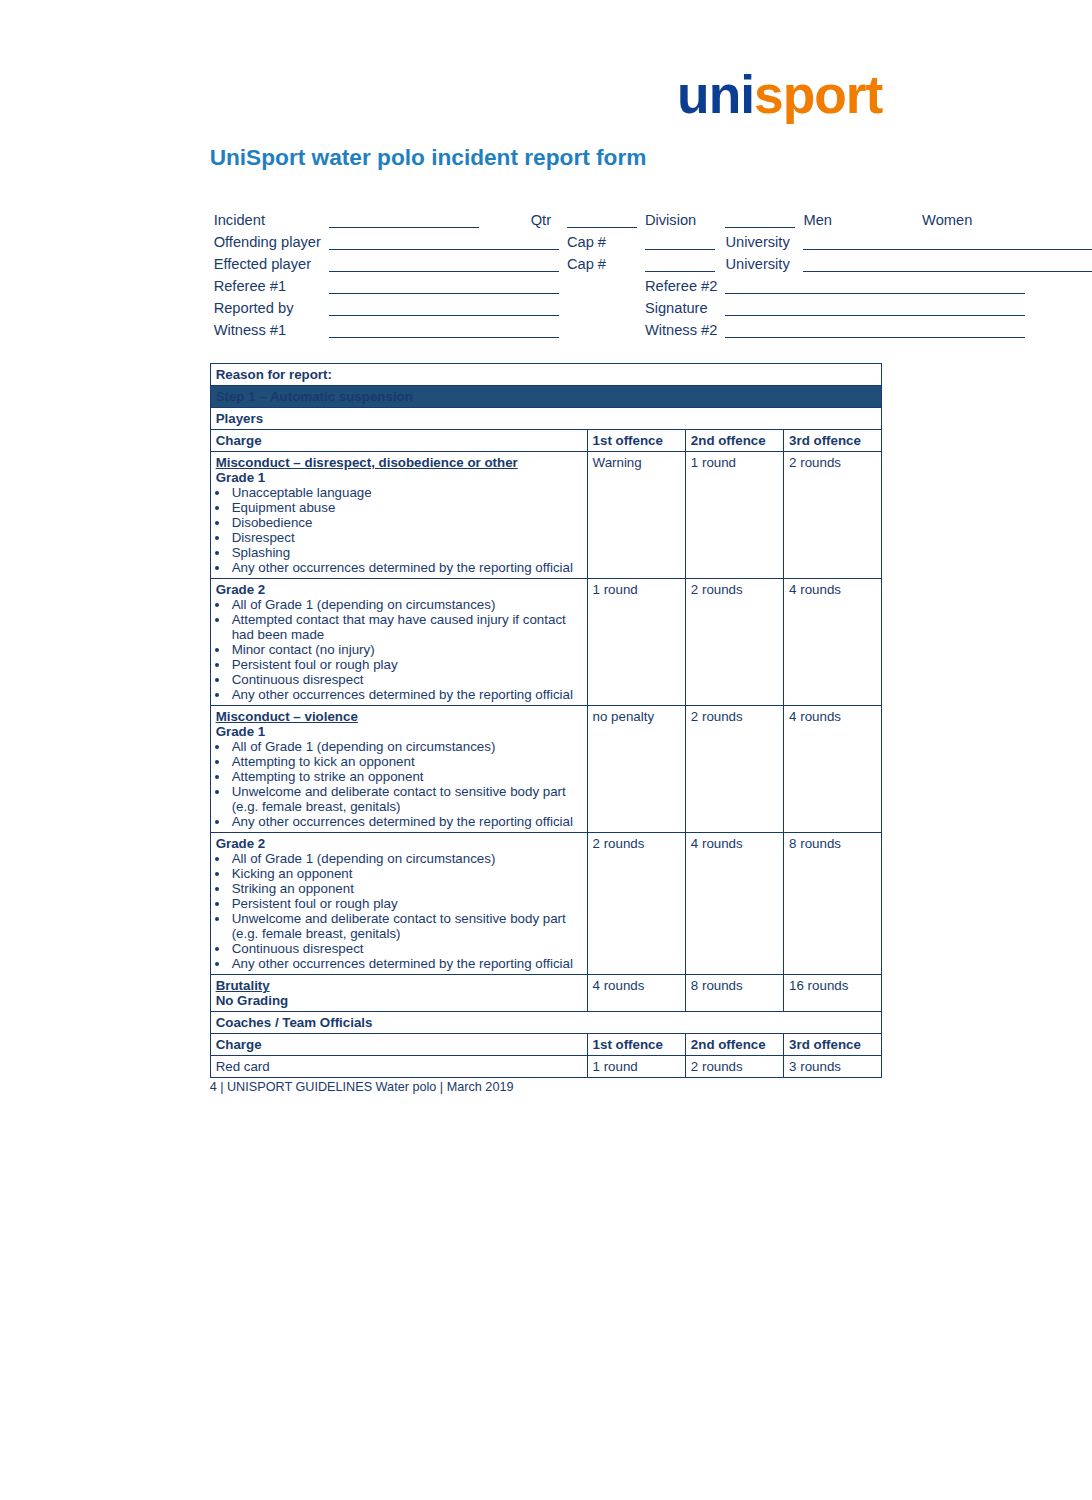uni sport
UniSport water polo incident report form
| Incident | | Qtr | | Division | | Men | Women |
| Offending player | | Cap # | | University | |
| Effected player | | Cap # | | University | |
| Referee #1 | | Referee #2 | |
| Reported by | | Signature | |
| Witness #1 | | Witness #2 | |
| Reason for report: |
| Step 1 – Automatic suspension |
| Players |
| Charge | 1st offence | 2nd offence | 3rd offence |
| Misconduct – disrespect, disobedience or other Grade 1 Unacceptable language Equipment abuse Disobedience Disrespect Splashing Any other occurrences determined by the reporting official | Warning | 1 round | 2 rounds |
| Grade 2 All of Grade 1 (depending on circumstances) Attempted contact that may have caused injury if contact had been made Minor contact (no injury) Persistent foul or rough play Continuous disrespect Any other occurrences determined by the reporting official | 1 round | 2 rounds | 4 rounds |
| Misconduct – violence Grade 1 All of Grade 1 (depending on circumstances) Attempting to kick an opponent Attempting to strike an opponent Unwelcome and deliberate contact to sensitive body part (e.g. female breast, genitals) Any other occurrences determined by the reporting official | no penalty | 2 rounds | 4 rounds |
| Grade 2 All of Grade 1 (depending on circumstances) Kicking an opponent Striking an opponent Persistent foul or rough play Unwelcome and deliberate contact to sensitive body part (e.g. female breast, genitals) Continuous disrespect Any other occurrences determined by the reporting official | 2 rounds | 4 rounds | 8 rounds |
| Brutality No Grading | 4 rounds | 8 rounds | 16 rounds |
| Coaches / Team Officials |
| Charge | 1st offence | 2nd offence | 3rd offence |
| Red card | 1 round | 2 rounds | 3 rounds |
4 | UNISPORT GUIDELINES Water polo | March 2019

______________________________

### Work to complete
Skip the images and set down the rest of the data unchanged.

### Result of this exercise
uni sport
UniSport water polo incident report form
| Incident | | Qtr | | Division | | Men | Women |
| Offending player | | Cap # | | University | |
| Effected player | | Cap # | | University | |
| Referee #1 | | Referee #2 | |
| Reported by | | Signature | |
| Witness #1 | | Witness #2 | |
| Reason for report: |
| Step 1 – Automatic suspension |
| Players |
| Charge | 1st offence | 2nd offence | 3rd offence |
| Misconduct – disrespect, disobedience or other Grade 1 Unacceptable language Equipment abuse Disobedience Disrespect Splashing Any other occurrences determined by the reporting official | Warning | 1 round | 2 rounds |
| Grade 2 All of Grade 1 (depending on circumstances) Attempted contact that may have caused injury if contact had been made Minor contact (no injury) Persistent foul or rough play Continuous disrespect Any other occurrences determined by the reporting official | 1 round | 2 rounds | 4 rounds |
| Misconduct – violence Grade 1 All of Grade 1 (depending on circumstances) Attempting to kick an opponent Attempting to strike an opponent Unwelcome and deliberate contact to sensitive body part (e.g. female breast, genitals) Any other occurrences determined by the reporting official | no penalty | 2 rounds | 4 rounds |
| Grade 2 All of Grade 1 (depending on circumstances) Kicking an opponent Striking an opponent Persistent foul or rough play Unwelcome and deliberate contact to sensitive body part (e.g. female breast, genitals) Continuous disrespect Any other occurrences determined by the reporting official | 2 rounds | 4 rounds | 8 rounds |
| Brutality No Grading | 4 rounds | 8 rounds | 16 rounds |
| Coaches / Team Officials |
| Charge | 1st offence | 2nd offence | 3rd offence |
| Red card | 1 round | 2 rounds | 3 rounds |
4 | UNISPORT GUIDELINES Water polo | March 2019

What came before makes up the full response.